Prompted for the precise words used, Higgins said: “I think I said ‘assault’ because otherwise it doesn’t make sense contextually but I remember saying words to that effect.”

Higgins claimed Brown said “Oh, God” upon hearing the allegations.

Higgins’ account on Wednesday is significantly at odds with Brown’s recollection of the meeting.

Earlier this year Brown told The Australian she had asked Higgins: ‘Is everything ­all right? Has something ­happened?’”

“No, I’m responsible for what I drink and my actions,” she recalled Higgins saying. “She’d been on a night out. There was no ­allegation.”

Brown said it wasn’t until Thursday that Higgins came into her office to return a signed statement of ministerial standards, and said, just as she was walking out the door: ‘Oh, I remember him on top of me.’

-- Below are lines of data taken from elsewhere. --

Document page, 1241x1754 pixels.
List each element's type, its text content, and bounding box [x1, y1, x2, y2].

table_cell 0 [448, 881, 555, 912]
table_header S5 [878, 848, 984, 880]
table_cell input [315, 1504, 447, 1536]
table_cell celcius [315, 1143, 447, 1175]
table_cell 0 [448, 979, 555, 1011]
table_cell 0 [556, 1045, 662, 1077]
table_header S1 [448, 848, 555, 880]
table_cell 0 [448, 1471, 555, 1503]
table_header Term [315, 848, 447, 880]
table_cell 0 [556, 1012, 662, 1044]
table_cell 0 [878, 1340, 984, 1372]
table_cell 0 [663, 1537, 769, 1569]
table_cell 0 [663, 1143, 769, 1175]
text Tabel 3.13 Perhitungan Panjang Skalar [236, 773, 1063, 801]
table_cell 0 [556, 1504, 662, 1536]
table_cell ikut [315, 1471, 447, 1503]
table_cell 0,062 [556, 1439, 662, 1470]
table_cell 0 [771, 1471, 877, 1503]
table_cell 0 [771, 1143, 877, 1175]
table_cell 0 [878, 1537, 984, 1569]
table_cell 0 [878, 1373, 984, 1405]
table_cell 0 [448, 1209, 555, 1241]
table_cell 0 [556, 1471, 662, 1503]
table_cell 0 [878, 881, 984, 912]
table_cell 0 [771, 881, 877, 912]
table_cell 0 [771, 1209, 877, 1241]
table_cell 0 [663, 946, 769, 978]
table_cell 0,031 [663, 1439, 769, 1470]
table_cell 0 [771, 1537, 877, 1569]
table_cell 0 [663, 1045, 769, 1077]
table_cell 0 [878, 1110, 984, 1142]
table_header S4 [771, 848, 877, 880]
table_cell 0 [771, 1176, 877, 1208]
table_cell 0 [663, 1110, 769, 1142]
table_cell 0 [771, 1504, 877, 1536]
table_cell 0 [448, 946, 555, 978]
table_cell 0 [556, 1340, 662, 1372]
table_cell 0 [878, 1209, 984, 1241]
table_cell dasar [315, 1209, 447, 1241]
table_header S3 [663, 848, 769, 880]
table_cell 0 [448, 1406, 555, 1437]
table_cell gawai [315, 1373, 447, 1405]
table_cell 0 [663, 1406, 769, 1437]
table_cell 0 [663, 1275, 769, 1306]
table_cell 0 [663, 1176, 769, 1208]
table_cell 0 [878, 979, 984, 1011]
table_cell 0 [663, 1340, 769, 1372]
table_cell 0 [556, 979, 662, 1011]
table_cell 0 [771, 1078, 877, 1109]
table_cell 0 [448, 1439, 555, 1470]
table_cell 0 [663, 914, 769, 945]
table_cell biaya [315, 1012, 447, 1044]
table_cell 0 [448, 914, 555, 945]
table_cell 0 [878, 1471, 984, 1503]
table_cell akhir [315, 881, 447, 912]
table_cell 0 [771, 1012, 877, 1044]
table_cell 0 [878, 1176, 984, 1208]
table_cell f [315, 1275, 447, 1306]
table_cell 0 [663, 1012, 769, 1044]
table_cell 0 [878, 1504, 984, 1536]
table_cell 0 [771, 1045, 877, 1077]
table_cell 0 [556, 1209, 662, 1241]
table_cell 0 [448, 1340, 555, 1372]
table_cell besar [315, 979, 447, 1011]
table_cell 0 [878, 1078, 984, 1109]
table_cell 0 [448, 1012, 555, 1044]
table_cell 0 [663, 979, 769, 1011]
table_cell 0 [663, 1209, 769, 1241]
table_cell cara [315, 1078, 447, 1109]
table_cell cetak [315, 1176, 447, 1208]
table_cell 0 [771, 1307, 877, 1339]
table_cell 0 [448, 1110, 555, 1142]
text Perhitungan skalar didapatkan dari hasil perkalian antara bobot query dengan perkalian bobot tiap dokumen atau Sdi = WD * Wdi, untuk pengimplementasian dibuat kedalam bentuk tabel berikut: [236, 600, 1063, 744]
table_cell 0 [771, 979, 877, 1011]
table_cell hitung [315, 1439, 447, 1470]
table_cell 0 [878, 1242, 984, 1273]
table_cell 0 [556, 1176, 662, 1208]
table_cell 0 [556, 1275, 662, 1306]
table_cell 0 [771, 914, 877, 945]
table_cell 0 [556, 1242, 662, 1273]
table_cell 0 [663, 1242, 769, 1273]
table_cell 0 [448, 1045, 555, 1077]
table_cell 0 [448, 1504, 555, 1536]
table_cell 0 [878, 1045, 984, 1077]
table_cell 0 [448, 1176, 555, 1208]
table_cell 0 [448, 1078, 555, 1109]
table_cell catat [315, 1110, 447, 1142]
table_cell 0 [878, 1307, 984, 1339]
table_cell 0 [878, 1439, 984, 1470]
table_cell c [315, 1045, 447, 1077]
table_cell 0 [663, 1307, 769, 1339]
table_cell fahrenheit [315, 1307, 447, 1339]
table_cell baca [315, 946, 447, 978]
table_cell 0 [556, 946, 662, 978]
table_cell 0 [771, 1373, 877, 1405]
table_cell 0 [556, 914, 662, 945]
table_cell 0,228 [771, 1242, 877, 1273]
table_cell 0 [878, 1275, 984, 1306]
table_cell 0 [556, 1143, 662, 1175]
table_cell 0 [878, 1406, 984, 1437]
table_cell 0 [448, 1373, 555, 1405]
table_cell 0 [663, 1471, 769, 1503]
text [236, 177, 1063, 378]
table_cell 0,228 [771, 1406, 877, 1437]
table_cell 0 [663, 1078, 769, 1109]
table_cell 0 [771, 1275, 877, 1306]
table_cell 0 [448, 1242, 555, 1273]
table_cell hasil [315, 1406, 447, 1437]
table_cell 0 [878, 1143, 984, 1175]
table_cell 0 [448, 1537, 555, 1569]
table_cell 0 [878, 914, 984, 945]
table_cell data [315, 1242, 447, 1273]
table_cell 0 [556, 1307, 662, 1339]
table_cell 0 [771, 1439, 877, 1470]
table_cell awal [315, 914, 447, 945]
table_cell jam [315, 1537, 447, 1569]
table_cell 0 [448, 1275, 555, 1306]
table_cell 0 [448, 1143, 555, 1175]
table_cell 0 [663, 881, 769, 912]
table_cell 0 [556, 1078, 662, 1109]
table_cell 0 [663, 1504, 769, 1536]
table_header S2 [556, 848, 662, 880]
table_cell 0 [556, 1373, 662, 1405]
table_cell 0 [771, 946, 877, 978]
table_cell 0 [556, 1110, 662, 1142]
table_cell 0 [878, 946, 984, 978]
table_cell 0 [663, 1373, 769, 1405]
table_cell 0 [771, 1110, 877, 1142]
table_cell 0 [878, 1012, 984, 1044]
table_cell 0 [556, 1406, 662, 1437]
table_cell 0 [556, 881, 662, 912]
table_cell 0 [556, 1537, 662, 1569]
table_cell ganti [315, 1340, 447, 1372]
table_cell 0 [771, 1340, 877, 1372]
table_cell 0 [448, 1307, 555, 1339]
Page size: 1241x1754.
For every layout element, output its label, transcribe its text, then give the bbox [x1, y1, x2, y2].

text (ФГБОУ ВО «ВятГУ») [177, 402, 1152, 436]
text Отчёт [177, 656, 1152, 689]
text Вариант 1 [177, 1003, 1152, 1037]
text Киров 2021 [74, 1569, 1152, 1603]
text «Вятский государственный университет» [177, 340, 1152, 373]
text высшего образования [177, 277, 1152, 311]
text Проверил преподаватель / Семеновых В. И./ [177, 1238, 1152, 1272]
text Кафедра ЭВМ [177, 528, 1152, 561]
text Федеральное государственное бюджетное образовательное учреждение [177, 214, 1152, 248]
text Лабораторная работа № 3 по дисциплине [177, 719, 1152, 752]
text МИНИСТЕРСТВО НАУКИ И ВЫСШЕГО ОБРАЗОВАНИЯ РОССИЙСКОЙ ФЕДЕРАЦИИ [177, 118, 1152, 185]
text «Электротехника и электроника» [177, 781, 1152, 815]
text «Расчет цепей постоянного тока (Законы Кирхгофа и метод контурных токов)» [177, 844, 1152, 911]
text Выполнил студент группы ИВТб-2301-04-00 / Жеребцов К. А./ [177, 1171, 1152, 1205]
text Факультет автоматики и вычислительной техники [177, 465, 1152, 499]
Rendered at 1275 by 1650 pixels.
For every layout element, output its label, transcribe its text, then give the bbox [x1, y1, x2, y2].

“And I said, ‘What?’” Brown told The Australian. “I said, ‘Are you all right?’ And she’s just staring at me. And I said, ‘Did something happen that you didn’t want to have happen?’ ‘Would you like to make a complaint?’ And she shakes her head to say no.”

Brown said Higgins had still at that stage not said she was the victim of a sexual assault.

Brown has asked to be excused from giving evidence in the defamation trial.

Justice Lee will rule on that request next week.

Both sides will be waiting on that verdict with bated breath.